Anyway, the two integrals are the two pieces you’re looking for (the “rule of expansion” you refer to). It’s just splitting up an integral into two pieces.
I was looking into pytorch implementation of these initializations and found that in order to calculate the bounds of uniform distribution, they multiply the standard deviation by square root of 3.
fan_in, fan_out = _calculate_fan_in_and_fan_out(tensor)
std = gain * math.sqrt(2.0 / (fan_in + fan_out))
a = math.sqrt(3.0) * std # Calculate uniform bounds from standard deviation
with torch.no_grad():
return tensor.uniform_(-a, a)
I wonder where that sqrt(3) came from. I can’t find anything about this relationship between normal and uniform distribution.

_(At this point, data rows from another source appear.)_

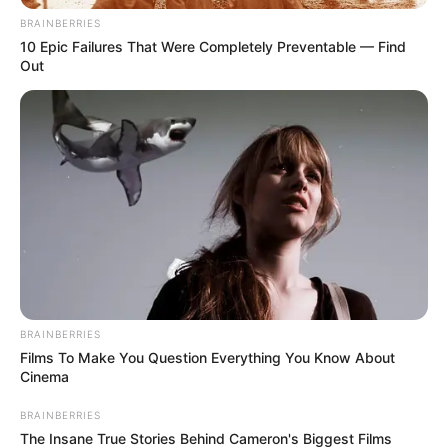
BRAINBERRIES
10 Epic Failures That Were Completely Preventable — Find
Out
BRAINBERRIES
Films To Make You Question Everything You Know About
Cinema
BRAINBERRIES
The Insane True Stories Behind Cameron's Biggest Films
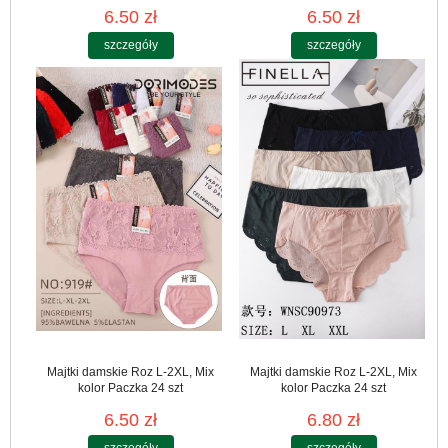
6.50 zł
6.50 zł
szczegóły
szczegóły
Majtki damskie Roz L-2XL, Mix
Majtki damskie Roz L-2XL, Mix
kolor Paczka 24 szt
kolor Paczka 24 szt
6.50 zł
6.80 zł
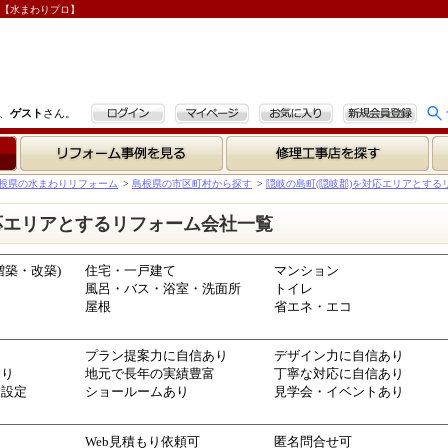
す【水まわりプロ】
ログイン
マイページ
お気に入り
新規会員登録
、
ゲスト
さん。
リフォーム事例を見る
修理工事店を探す
根県の水まわりリフォーム
>
島根県の市区町村から探す
>
隠岐の島町(隠岐郡)を対応エリアとする
応エリアとするリフォーム会社一覧
増築・改築)
住宅・一戸建て
マンション
風呂・バス・浴室・洗面所
トイレ
屋根
省エネ・エコ
プラン提案力に自信あり
デザイン力に自信あり
あり
地元で長年の実績豊富
丁寧な対応に自信あり
金設定
ショールームあり
見学会・イベントあり
Web見積もり依頼可
匿名問合せ可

I will appreciate if someone explain that or point in right direction.
This also came up in the study group at USF, so maybe you shouldn’t be kept waiting…
The \sqrt{3} comes from the standard deviation of a uniform distribution – if you select uniformly from [-a,\,a], the standard deviation is a/\sqrt{3}. (You can look it up from Wikipedia, but why is that the answer? – a question Jeremy posed the study group)
kaiming_uniform tries to solve the opposite problem: if a uniform distribution on [-a, \,a] has a standard deviation std (from your code snippet above), what is a? (That’s why the \sqrt{3} is in the numerator, rather than the denominator.)
This doesn’t have anything to do with normal distributions, by the way.
Ok, now i see where that came from. If you calculate the formula of std for uniform distribution on the interval [-a, a] you will get \frac{a}{\sqrt{3}}. Since \sigma^2 = \frac{(b-a)^2}{12} : \sigma = \sqrt{\frac{(\alpha - (-\alpha))^2}{12}} = \sqrt{\frac{(2\alpha)^2}{12}} = \sqrt{\frac{4\alpha^2}{12}} = \sqrt{\frac{\alpha^2}{3}} = \frac{\alpha}{\sqrt{3}}
I believe I have sensible initialization of my layers, but since I am using a pre-trained embedding as a first layer, how can I control the standard deviation after that step?
I have checked and the mean activation is close to 0, but standard deviation after embeddings (for a given text) is a bit over 3!
(The rest of the layers have nicer std values, ranging from 0.35 after some convolutions to close to 1 for the final layers.)
This works but it is not the only way to solve the equation (e.g. 0.8 * 1.25 is also 1). Did the authors choose to make every multiplication equal 1 because it was easier? Can we expect some difference in performance if we selectively initialize different layers to different scales while conserving the overall multiplication = 1?